→ Directions for this task
An exact copy of the lines, starting at the top of the listing and ending with the line that has "Training platform |", is the required answer. Pictures are not part of it.

Content starts

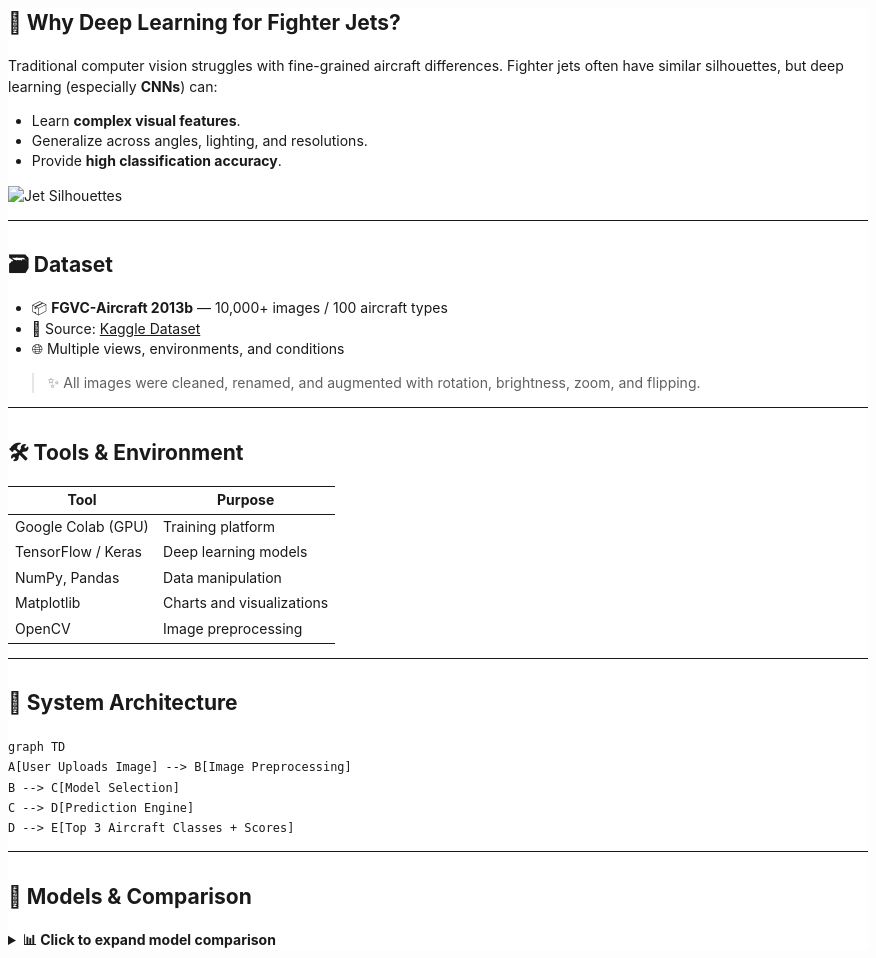 ## 🧠 Why Deep Learning for Fighter Jets?
Traditional computer vision struggles with fine-grained aircraft differences. Fighter jets often have similar silhouettes, but deep learning (especially **CNNs**) can:

- Learn **complex visual features**.
- Generalize across angles, lighting, and resolutions.
- Provide **high classification accuracy**.

![Jet Silhouettes](https://upload.wikimedia.org/wikipedia/commons/thumb/e/e9/US_Navy_040603-N-9769P-275_An_F-14D_Tomcat_sits_on_the_flight_deck_aboard_USS_John_C._Stennis_%28CVN_74%29_as_the_setting_sun_silhouettes_the_jet.jpg/640px-US_Navy_040603-N-9769P-275_An_F-14D_Tomcat_sits_on_the_flight_deck_aboard_USS_John_C._Stennis_%28CVN_74%29_as_the_setting_sun_silhouettes_the_jet.jpg)

---

## 🗃️ Dataset
- 📦 **FGVC-Aircraft 2013b** — 10,000+ images / 100 aircraft types
- 📍 Source: [Kaggle Dataset](https://www.kaggle.com/datasets/seryouxblaster764/fgvc-aircraft)
- 🌐 Multiple views, environments, and conditions

> ✨ All images were cleaned, renamed, and augmented with rotation, brightness, zoom, and flipping.

---

## 🛠️ Tools & Environment
| Tool | Purpose |
|------|---------|
| Google Colab (GPU) | Training platform |
| TensorFlow / Keras | Deep learning models |
| NumPy, Pandas | Data manipulation |
| Matplotlib | Charts and visualizations |
| OpenCV | Image preprocessing |

---

## 🧱 System Architecture
```mermaid
graph TD
A[User Uploads Image] --> B[Image Preprocessing]
B --> C[Model Selection]
C --> D[Prediction Engine]
D --> E[Top 3 Aircraft Classes + Scores]
```

---

## 🧪 Models & Comparison
<details><summary><b>📊 Click to expand model comparison</b></summary></details>

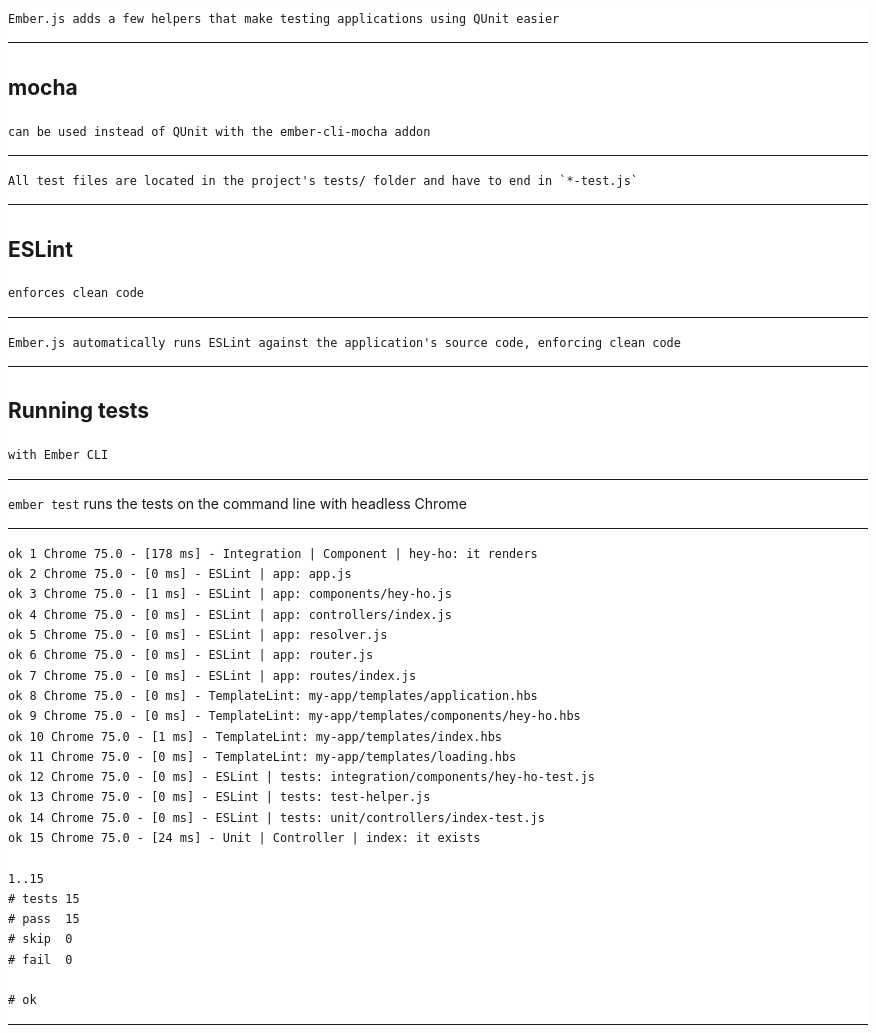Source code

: 	Ember.js adds a few helpers that make testing applications using QUnit easier

---

## mocha
	can be used instead of QUnit with the ember-cli-mocha addon

---

	All test files are located in the project's tests/ folder and have to end in `*-test.js`

---

## ESLint
	enforces clean code

---

	Ember.js automatically runs ESLint against the application's source code, enforcing clean code

---

## Running tests
	with Ember CLI

---

`ember test`
	runs the tests on the command line with headless Chrome

---

```txt
ok 1 Chrome 75.0 - [178 ms] - Integration | Component | hey-ho: it renders
ok 2 Chrome 75.0 - [0 ms] - ESLint | app: app.js
ok 3 Chrome 75.0 - [1 ms] - ESLint | app: components/hey-ho.js
ok 4 Chrome 75.0 - [0 ms] - ESLint | app: controllers/index.js
ok 5 Chrome 75.0 - [0 ms] - ESLint | app: resolver.js
ok 6 Chrome 75.0 - [0 ms] - ESLint | app: router.js
ok 7 Chrome 75.0 - [0 ms] - ESLint | app: routes/index.js
ok 8 Chrome 75.0 - [0 ms] - TemplateLint: my-app/templates/application.hbs
ok 9 Chrome 75.0 - [0 ms] - TemplateLint: my-app/templates/components/hey-ho.hbs
ok 10 Chrome 75.0 - [1 ms] - TemplateLint: my-app/templates/index.hbs
ok 11 Chrome 75.0 - [0 ms] - TemplateLint: my-app/templates/loading.hbs
ok 12 Chrome 75.0 - [0 ms] - ESLint | tests: integration/components/hey-ho-test.js
ok 13 Chrome 75.0 - [0 ms] - ESLint | tests: test-helper.js
ok 14 Chrome 75.0 - [0 ms] - ESLint | tests: unit/controllers/index-test.js
ok 15 Chrome 75.0 - [24 ms] - Unit | Controller | index: it exists

1..15
# tests 15
# pass  15
# skip  0
# fail  0

# ok
```

---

Content ends

→ Response for this exercise
 ## 🧠 Why Deep Learning for Fighter Jets?
Traditional computer vision struggles with fine-grained aircraft differences. Fighter jets often have similar silhouettes, but deep learning (especially **CNNs**) can:

- Learn **complex visual features**.
- Generalize across angles, lighting, and resolutions.
- Provide **high classification accuracy**.

![Jet Silhouettes](https://upload.wikimedia.org/wikipedia/commons/thumb/e/e9/US_Navy_040603-N-9769P-275_An_F-14D_Tomcat_sits_on_the_flight_deck_aboard_USS_John_C._Stennis_%28CVN_74%29_as_the_setting_sun_silhouettes_the_jet.jpg/640px-US_Navy_040603-N-9769P-275_An_F-14D_Tomcat_sits_on_the_flight_deck_aboard_USS_John_C._Stennis_%28CVN_74%29_as_the_setting_sun_silhouettes_the_jet.jpg)

---

## 🗃️ Dataset
- 📦 **FGVC-Aircraft 2013b** — 10,000+ images / 100 aircraft types
- 📍 Source: [Kaggle Dataset](https://www.kaggle.com/datasets/seryouxblaster764/fgvc-aircraft)
- 🌐 Multiple views, environments, and conditions

> ✨ All images were cleaned, renamed, and augmented with rotation, brightness, zoom, and flipping.

---

## 🛠️ Tools & Environment
| Tool | Purpose |
|------|---------|
| Google Colab (GPU) | Training platform |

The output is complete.